Distance-Based Common Spatial Patterns

Description

dbcsp is a package which offers a way to apply Distance-Based Common Spatial Patterns (DB-CSP) techniques in different fields, both classical Common Spatial Patterns (CSP) as well as DB-CSP.

Author(s)

Itsaso Rodriguez Moreno itsaso.rodriguez@ehu.eus

Itziar Irigoien itziar.irigoien@ehu.eus

Concepción Arenas carenas@ub.edu

See Also

dbcsp, print, summary, train, selectQ, predict, plot, boxplot

Examples

# There is an example dataset called AR.data shipped with the package.

# It contains the skeleton data extracted from videos of people performing six different actions,
# recorded by a humanoid robot. So, it has 6 different classes.

# As the whole process is performed pairwise, first two classes are selected (some instances are
# saved to use later as test)

handshake <- AR.data$handshake[1:15]
ignore <- AR.data$ignore[1:15]

# Now, the dbcsp object can be created, where q represents the number of vectors used in
# the projection, the obtained filter will have 2*q dimension.

# By default, euclidean distance is used. To change it, just select another distance type.
# A mixture with euclidean distance and another one can be performed too, changing the mixture
# parameter value.

# mydbcsp <- new('dbcsp', handshake, ignore, type="minkowski", p=0.2)

# A user-defined custom distance can be used too.

fn <- function(x, y) mean(1 - cos(x - y))
mydbcsp <- new("dbcsp", X1 = handshake, X2 = ignore, type="fn")

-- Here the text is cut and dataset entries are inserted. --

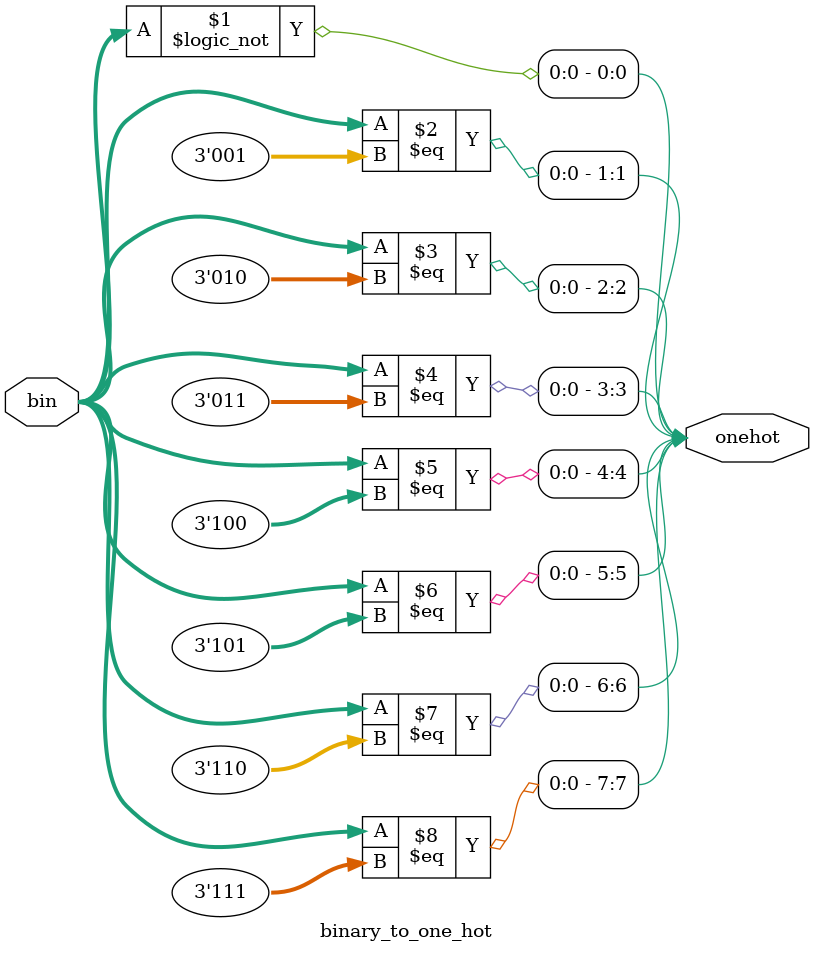
<source format=v>
module binary_to_one_hot #(parameter SIZE_N = 3) 
(
    input [SIZE_N-1:0] bin,
    output [2**SIZE_N-1:0] onehot
);

    generate
        genvar i;
        for(i=0; i<2**SIZE_N; i=  i+1) begin: gen_onehot
            assign onehot[i] = (bin == i);
        end
    endgenerate

endmodule

</source>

# Regarding the classification, train, predict and selectQ functions can be used.
# An LDA model can be train with the features extracted after performing the CSP, both with the
# train function or using the training=TRUE parameter when creating the dbcsp object

mydbcsp <- new('dbcsp', handshake, ignore, q=10, training=TRUE, fold = 1)

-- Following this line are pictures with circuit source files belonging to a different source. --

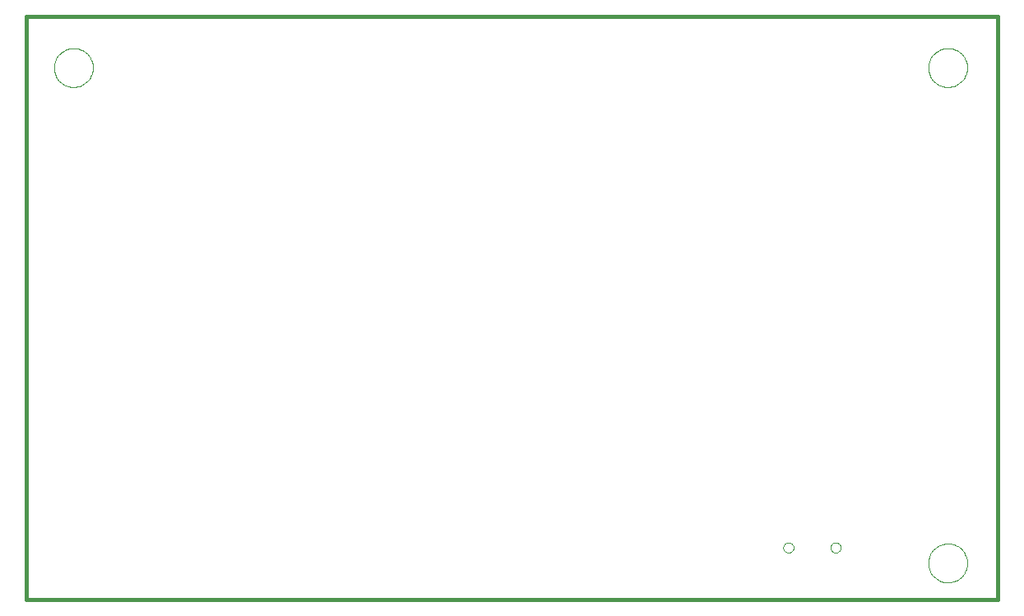
<source format=gbr>
G75*
G70*
%OFA0B0*%
%FSLAX24Y24*%
%IPPOS*%
%LPD*%
%AMOC8*
5,1,8,0,0,1.08239X$1,22.5*
%
%ADD10C,0.0000*%
%ADD11C,0.0160*%
D10*
X000250Y000877D02*
X000250Y024499D01*
X039620Y024499D01*
X039620Y000877D01*
X000250Y000877D01*
X030927Y002971D02*
X030929Y002999D01*
X030935Y003027D01*
X030944Y003053D01*
X030957Y003079D01*
X030973Y003102D01*
X030993Y003122D01*
X031015Y003140D01*
X031039Y003155D01*
X031065Y003166D01*
X031092Y003174D01*
X031120Y003178D01*
X031148Y003178D01*
X031176Y003174D01*
X031203Y003166D01*
X031229Y003155D01*
X031253Y003140D01*
X031275Y003122D01*
X031295Y003102D01*
X031311Y003079D01*
X031324Y003053D01*
X031333Y003027D01*
X031339Y002999D01*
X031341Y002971D01*
X031339Y002943D01*
X031333Y002915D01*
X031324Y002889D01*
X031311Y002863D01*
X031295Y002840D01*
X031275Y002820D01*
X031253Y002802D01*
X031229Y002787D01*
X031203Y002776D01*
X031176Y002768D01*
X031148Y002764D01*
X031120Y002764D01*
X031092Y002768D01*
X031065Y002776D01*
X031039Y002787D01*
X031015Y002802D01*
X030993Y002820D01*
X030973Y002840D01*
X030957Y002863D01*
X030944Y002889D01*
X030935Y002915D01*
X030929Y002943D01*
X030927Y002971D01*
X032837Y002971D02*
X032839Y002999D01*
X032845Y003027D01*
X032854Y003053D01*
X032867Y003079D01*
X032883Y003102D01*
X032903Y003122D01*
X032925Y003140D01*
X032949Y003155D01*
X032975Y003166D01*
X033002Y003174D01*
X033030Y003178D01*
X033058Y003178D01*
X033086Y003174D01*
X033113Y003166D01*
X033139Y003155D01*
X033163Y003140D01*
X033185Y003122D01*
X033205Y003102D01*
X033221Y003079D01*
X033234Y003053D01*
X033243Y003027D01*
X033249Y002999D01*
X033251Y002971D01*
X033249Y002943D01*
X033243Y002915D01*
X033234Y002889D01*
X033221Y002863D01*
X033205Y002840D01*
X033185Y002820D01*
X033163Y002802D01*
X033139Y002787D01*
X033113Y002776D01*
X033086Y002768D01*
X033058Y002764D01*
X033030Y002764D01*
X033002Y002768D01*
X032975Y002776D01*
X032949Y002787D01*
X032925Y002802D01*
X032903Y002820D01*
X032883Y002840D01*
X032867Y002863D01*
X032854Y002889D01*
X032845Y002915D01*
X032839Y002943D01*
X032837Y002971D01*
X036803Y002349D02*
X036805Y002405D01*
X036811Y002460D01*
X036821Y002514D01*
X036834Y002568D01*
X036852Y002621D01*
X036873Y002672D01*
X036897Y002722D01*
X036925Y002770D01*
X036957Y002816D01*
X036991Y002860D01*
X037029Y002901D01*
X037069Y002939D01*
X037112Y002974D01*
X037157Y003006D01*
X037205Y003035D01*
X037254Y003061D01*
X037305Y003083D01*
X037357Y003101D01*
X037411Y003115D01*
X037466Y003126D01*
X037521Y003133D01*
X037576Y003136D01*
X037632Y003135D01*
X037687Y003130D01*
X037742Y003121D01*
X037796Y003109D01*
X037849Y003092D01*
X037901Y003072D01*
X037951Y003048D01*
X037999Y003021D01*
X038046Y002991D01*
X038090Y002957D01*
X038132Y002920D01*
X038170Y002880D01*
X038207Y002838D01*
X038240Y002793D01*
X038269Y002747D01*
X038296Y002698D01*
X038318Y002647D01*
X038338Y002595D01*
X038353Y002541D01*
X038365Y002487D01*
X038373Y002432D01*
X038377Y002377D01*
X038377Y002321D01*
X038373Y002266D01*
X038365Y002211D01*
X038353Y002157D01*
X038338Y002103D01*
X038318Y002051D01*
X038296Y002000D01*
X038269Y001951D01*
X038240Y001905D01*
X038207Y001860D01*
X038170Y001818D01*
X038132Y001778D01*
X038090Y001741D01*
X038046Y001707D01*
X037999Y001677D01*
X037951Y001650D01*
X037901Y001626D01*
X037849Y001606D01*
X037796Y001589D01*
X037742Y001577D01*
X037687Y001568D01*
X037632Y001563D01*
X037576Y001562D01*
X037521Y001565D01*
X037466Y001572D01*
X037411Y001583D01*
X037357Y001597D01*
X037305Y001615D01*
X037254Y001637D01*
X037205Y001663D01*
X037157Y001692D01*
X037112Y001724D01*
X037069Y001759D01*
X037029Y001797D01*
X036991Y001838D01*
X036957Y001882D01*
X036925Y001928D01*
X036897Y001976D01*
X036873Y002026D01*
X036852Y002077D01*
X036834Y002130D01*
X036821Y002184D01*
X036811Y002238D01*
X036805Y002293D01*
X036803Y002349D01*
X036803Y022428D02*
X036805Y022484D01*
X036811Y022539D01*
X036821Y022593D01*
X036834Y022647D01*
X036852Y022700D01*
X036873Y022751D01*
X036897Y022801D01*
X036925Y022849D01*
X036957Y022895D01*
X036991Y022939D01*
X037029Y022980D01*
X037069Y023018D01*
X037112Y023053D01*
X037157Y023085D01*
X037205Y023114D01*
X037254Y023140D01*
X037305Y023162D01*
X037357Y023180D01*
X037411Y023194D01*
X037466Y023205D01*
X037521Y023212D01*
X037576Y023215D01*
X037632Y023214D01*
X037687Y023209D01*
X037742Y023200D01*
X037796Y023188D01*
X037849Y023171D01*
X037901Y023151D01*
X037951Y023127D01*
X037999Y023100D01*
X038046Y023070D01*
X038090Y023036D01*
X038132Y022999D01*
X038170Y022959D01*
X038207Y022917D01*
X038240Y022872D01*
X038269Y022826D01*
X038296Y022777D01*
X038318Y022726D01*
X038338Y022674D01*
X038353Y022620D01*
X038365Y022566D01*
X038373Y022511D01*
X038377Y022456D01*
X038377Y022400D01*
X038373Y022345D01*
X038365Y022290D01*
X038353Y022236D01*
X038338Y022182D01*
X038318Y022130D01*
X038296Y022079D01*
X038269Y022030D01*
X038240Y021984D01*
X038207Y021939D01*
X038170Y021897D01*
X038132Y021857D01*
X038090Y021820D01*
X038046Y021786D01*
X037999Y021756D01*
X037951Y021729D01*
X037901Y021705D01*
X037849Y021685D01*
X037796Y021668D01*
X037742Y021656D01*
X037687Y021647D01*
X037632Y021642D01*
X037576Y021641D01*
X037521Y021644D01*
X037466Y021651D01*
X037411Y021662D01*
X037357Y021676D01*
X037305Y021694D01*
X037254Y021716D01*
X037205Y021742D01*
X037157Y021771D01*
X037112Y021803D01*
X037069Y021838D01*
X037029Y021876D01*
X036991Y021917D01*
X036957Y021961D01*
X036925Y022007D01*
X036897Y022055D01*
X036873Y022105D01*
X036852Y022156D01*
X036834Y022209D01*
X036821Y022263D01*
X036811Y022317D01*
X036805Y022372D01*
X036803Y022428D01*
X001370Y022428D02*
X001372Y022484D01*
X001378Y022539D01*
X001388Y022593D01*
X001401Y022647D01*
X001419Y022700D01*
X001440Y022751D01*
X001464Y022801D01*
X001492Y022849D01*
X001524Y022895D01*
X001558Y022939D01*
X001596Y022980D01*
X001636Y023018D01*
X001679Y023053D01*
X001724Y023085D01*
X001772Y023114D01*
X001821Y023140D01*
X001872Y023162D01*
X001924Y023180D01*
X001978Y023194D01*
X002033Y023205D01*
X002088Y023212D01*
X002143Y023215D01*
X002199Y023214D01*
X002254Y023209D01*
X002309Y023200D01*
X002363Y023188D01*
X002416Y023171D01*
X002468Y023151D01*
X002518Y023127D01*
X002566Y023100D01*
X002613Y023070D01*
X002657Y023036D01*
X002699Y022999D01*
X002737Y022959D01*
X002774Y022917D01*
X002807Y022872D01*
X002836Y022826D01*
X002863Y022777D01*
X002885Y022726D01*
X002905Y022674D01*
X002920Y022620D01*
X002932Y022566D01*
X002940Y022511D01*
X002944Y022456D01*
X002944Y022400D01*
X002940Y022345D01*
X002932Y022290D01*
X002920Y022236D01*
X002905Y022182D01*
X002885Y022130D01*
X002863Y022079D01*
X002836Y022030D01*
X002807Y021984D01*
X002774Y021939D01*
X002737Y021897D01*
X002699Y021857D01*
X002657Y021820D01*
X002613Y021786D01*
X002566Y021756D01*
X002518Y021729D01*
X002468Y021705D01*
X002416Y021685D01*
X002363Y021668D01*
X002309Y021656D01*
X002254Y021647D01*
X002199Y021642D01*
X002143Y021641D01*
X002088Y021644D01*
X002033Y021651D01*
X001978Y021662D01*
X001924Y021676D01*
X001872Y021694D01*
X001821Y021716D01*
X001772Y021742D01*
X001724Y021771D01*
X001679Y021803D01*
X001636Y021838D01*
X001596Y021876D01*
X001558Y021917D01*
X001524Y021961D01*
X001492Y022007D01*
X001464Y022055D01*
X001440Y022105D01*
X001419Y022156D01*
X001401Y022209D01*
X001388Y022263D01*
X001378Y022317D01*
X001372Y022372D01*
X001370Y022428D01*
D11*
X000250Y024499D02*
X000250Y000877D01*
X039620Y000877D01*
X039620Y024499D01*
X000250Y024499D01*
M02*

</source>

# Once the object is created, print and summary functions can be used to see some details

print(mydbcsp)
summary(mydbcsp)

# The predict function returns the predicted labels for the selected test data.
# And if true_labels are indicated, the obtained accuracy is also printed

handshake_test <- AR.data$handshake[41:45]
ignore_test <- AR.data$ignore[41:45]
test_data <- c(handshake_test, ignore_test)
true_labels <- c(rep('handshake',length(handshake_test)),rep('ignore',length(ignore_test)))
predictions <- predict(mydbcsp, test_data,true_labels)

# To help us deciding which is the best dimension to use when performing the CSP algorithm, the
# selectQ function can be used. Instead of using train_size to validate with train/test split,
# cross validation can be performed too.

bestQ <- selectQ(mydbcsp, Q=c(2,3,5), train_size=0.8)

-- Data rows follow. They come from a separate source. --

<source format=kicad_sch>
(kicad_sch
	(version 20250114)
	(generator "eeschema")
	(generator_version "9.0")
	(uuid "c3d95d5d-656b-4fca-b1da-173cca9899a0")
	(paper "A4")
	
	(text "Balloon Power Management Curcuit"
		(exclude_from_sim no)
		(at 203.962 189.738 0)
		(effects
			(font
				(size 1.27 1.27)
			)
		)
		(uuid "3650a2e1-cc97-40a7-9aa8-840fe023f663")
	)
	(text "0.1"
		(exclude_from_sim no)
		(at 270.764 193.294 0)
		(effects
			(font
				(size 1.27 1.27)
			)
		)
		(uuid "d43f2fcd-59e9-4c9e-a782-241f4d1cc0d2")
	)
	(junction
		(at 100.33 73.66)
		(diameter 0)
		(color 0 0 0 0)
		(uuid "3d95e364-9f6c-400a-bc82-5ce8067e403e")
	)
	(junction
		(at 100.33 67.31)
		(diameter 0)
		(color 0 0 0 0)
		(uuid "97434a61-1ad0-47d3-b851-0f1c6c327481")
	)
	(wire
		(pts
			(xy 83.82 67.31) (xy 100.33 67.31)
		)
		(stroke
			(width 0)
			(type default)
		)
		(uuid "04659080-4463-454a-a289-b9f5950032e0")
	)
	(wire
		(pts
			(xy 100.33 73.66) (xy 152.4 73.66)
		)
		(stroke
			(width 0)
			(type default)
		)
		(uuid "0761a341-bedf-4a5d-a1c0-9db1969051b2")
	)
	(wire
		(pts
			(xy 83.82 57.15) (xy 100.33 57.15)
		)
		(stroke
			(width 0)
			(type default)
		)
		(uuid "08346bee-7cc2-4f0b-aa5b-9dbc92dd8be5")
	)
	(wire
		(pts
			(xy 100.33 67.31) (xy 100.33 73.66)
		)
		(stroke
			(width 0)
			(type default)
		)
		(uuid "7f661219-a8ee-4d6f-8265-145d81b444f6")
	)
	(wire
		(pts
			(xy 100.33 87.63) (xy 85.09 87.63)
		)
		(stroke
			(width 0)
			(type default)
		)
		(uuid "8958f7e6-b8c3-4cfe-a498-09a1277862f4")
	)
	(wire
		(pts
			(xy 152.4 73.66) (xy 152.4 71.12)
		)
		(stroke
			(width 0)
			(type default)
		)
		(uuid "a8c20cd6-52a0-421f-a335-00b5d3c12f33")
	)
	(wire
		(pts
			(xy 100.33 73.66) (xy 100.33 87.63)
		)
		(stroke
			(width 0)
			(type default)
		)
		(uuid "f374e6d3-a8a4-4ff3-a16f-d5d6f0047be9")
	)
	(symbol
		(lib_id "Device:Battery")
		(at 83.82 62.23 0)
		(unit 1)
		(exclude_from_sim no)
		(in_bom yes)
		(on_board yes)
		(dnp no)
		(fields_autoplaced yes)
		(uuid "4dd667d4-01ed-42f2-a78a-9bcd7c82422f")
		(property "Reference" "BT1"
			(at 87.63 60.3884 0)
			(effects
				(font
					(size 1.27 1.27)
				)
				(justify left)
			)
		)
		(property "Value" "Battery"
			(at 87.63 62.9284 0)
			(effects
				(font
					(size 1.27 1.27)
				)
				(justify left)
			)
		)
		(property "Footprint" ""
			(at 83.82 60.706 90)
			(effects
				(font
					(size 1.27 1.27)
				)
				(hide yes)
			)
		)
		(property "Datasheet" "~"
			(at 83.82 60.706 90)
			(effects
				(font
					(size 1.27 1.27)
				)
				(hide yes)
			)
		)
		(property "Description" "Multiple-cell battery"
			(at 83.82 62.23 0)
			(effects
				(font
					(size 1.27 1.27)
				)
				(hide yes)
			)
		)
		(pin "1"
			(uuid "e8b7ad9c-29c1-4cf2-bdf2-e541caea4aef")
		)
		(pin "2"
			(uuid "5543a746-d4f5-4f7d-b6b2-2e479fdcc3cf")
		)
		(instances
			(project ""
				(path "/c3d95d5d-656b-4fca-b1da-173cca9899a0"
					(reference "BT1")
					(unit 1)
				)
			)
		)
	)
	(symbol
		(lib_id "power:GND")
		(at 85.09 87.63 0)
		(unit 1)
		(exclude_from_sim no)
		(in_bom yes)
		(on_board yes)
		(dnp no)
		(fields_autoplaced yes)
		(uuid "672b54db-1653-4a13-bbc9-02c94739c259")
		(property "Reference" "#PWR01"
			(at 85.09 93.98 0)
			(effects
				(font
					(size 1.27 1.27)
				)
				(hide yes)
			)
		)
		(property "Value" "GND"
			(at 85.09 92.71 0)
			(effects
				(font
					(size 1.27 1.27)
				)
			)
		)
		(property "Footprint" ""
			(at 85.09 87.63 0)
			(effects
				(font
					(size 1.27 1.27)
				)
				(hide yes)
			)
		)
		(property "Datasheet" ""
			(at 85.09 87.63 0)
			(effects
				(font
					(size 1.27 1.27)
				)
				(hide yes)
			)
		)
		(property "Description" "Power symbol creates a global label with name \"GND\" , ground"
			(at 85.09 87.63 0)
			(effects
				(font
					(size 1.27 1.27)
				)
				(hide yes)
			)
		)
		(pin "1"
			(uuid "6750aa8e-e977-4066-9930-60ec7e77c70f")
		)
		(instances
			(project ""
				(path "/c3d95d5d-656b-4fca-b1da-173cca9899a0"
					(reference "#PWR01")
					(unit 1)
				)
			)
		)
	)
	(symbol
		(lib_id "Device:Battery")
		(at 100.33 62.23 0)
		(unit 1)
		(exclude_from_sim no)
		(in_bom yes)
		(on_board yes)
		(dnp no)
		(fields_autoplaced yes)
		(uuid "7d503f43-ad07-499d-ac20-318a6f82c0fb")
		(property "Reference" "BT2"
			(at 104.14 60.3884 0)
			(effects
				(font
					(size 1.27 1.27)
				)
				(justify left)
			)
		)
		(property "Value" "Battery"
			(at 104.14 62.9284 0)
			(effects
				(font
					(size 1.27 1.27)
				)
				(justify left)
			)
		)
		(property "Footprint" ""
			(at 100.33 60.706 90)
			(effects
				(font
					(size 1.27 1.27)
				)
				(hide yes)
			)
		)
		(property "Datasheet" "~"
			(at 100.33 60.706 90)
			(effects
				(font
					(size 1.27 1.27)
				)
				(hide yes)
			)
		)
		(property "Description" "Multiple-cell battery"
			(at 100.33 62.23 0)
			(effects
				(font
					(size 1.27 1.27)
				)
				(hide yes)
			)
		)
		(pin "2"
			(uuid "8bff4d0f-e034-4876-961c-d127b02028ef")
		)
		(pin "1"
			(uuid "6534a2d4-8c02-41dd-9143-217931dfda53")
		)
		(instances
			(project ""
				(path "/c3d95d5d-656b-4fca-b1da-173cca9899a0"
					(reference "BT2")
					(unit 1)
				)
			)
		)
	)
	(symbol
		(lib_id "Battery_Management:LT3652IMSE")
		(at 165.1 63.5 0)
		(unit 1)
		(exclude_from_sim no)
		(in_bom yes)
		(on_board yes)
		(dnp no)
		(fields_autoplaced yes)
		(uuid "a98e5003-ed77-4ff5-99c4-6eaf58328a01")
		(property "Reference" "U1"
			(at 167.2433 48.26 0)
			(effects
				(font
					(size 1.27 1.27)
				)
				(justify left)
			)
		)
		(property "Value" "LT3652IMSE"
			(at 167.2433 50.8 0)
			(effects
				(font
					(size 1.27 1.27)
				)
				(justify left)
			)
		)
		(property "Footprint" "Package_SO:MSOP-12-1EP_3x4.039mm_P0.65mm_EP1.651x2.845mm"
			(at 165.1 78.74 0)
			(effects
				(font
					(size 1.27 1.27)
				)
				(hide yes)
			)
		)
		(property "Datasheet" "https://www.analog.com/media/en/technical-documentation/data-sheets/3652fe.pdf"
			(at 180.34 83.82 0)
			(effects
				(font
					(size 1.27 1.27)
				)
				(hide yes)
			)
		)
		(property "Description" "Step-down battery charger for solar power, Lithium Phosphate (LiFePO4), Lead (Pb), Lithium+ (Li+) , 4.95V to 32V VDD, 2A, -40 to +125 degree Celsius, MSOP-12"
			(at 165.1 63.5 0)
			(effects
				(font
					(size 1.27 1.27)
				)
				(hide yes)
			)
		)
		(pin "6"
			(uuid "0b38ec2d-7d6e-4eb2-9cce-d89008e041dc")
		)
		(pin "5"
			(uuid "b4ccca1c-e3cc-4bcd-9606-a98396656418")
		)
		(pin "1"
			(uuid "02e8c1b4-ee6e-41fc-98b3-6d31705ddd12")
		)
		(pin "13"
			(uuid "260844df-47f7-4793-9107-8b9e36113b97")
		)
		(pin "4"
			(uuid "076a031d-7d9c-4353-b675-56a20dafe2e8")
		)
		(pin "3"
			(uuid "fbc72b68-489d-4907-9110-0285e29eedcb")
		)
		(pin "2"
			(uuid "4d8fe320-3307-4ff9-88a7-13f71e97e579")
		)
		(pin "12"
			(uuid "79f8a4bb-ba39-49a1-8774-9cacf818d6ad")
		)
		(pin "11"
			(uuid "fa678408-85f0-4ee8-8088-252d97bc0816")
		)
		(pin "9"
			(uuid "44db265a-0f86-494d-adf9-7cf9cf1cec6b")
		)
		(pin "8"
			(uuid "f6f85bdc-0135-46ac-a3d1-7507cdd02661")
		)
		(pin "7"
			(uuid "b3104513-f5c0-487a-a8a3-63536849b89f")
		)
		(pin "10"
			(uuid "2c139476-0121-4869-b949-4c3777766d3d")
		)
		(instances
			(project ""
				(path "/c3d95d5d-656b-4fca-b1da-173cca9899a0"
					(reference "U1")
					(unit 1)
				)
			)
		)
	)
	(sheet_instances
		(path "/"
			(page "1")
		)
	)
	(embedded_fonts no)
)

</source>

# A plot can also be obtained, which displays the signals before and after the CSP projection
# With the vectors parameter it can be decided which dimensions to show and if we just want to
# plot the transformed signals, the before parameter must be set to FALSE

plot(mydbcsp,class=2,index=1,before=FALSE,vectors = 1:5, legend=TRUE)

# A boxplot can also be obtained to show the features achieved after the CSP (the variances of
# the transformed signals) which are used to perform the classification
# In the CSP algorithm the vectors work in pairs (the first q vectors maximize the variance of
# one class and minimize the variance of the other, while the last q vectors do the opposite),
# by default the vectors are showed in pairs, but this can be changed.
# The logarithm of the variances are plotted, but the value of the variances are shown
# when changing show_log parameter to FALSE

boxplot(mydbcsp, vectors=c(2,4,8))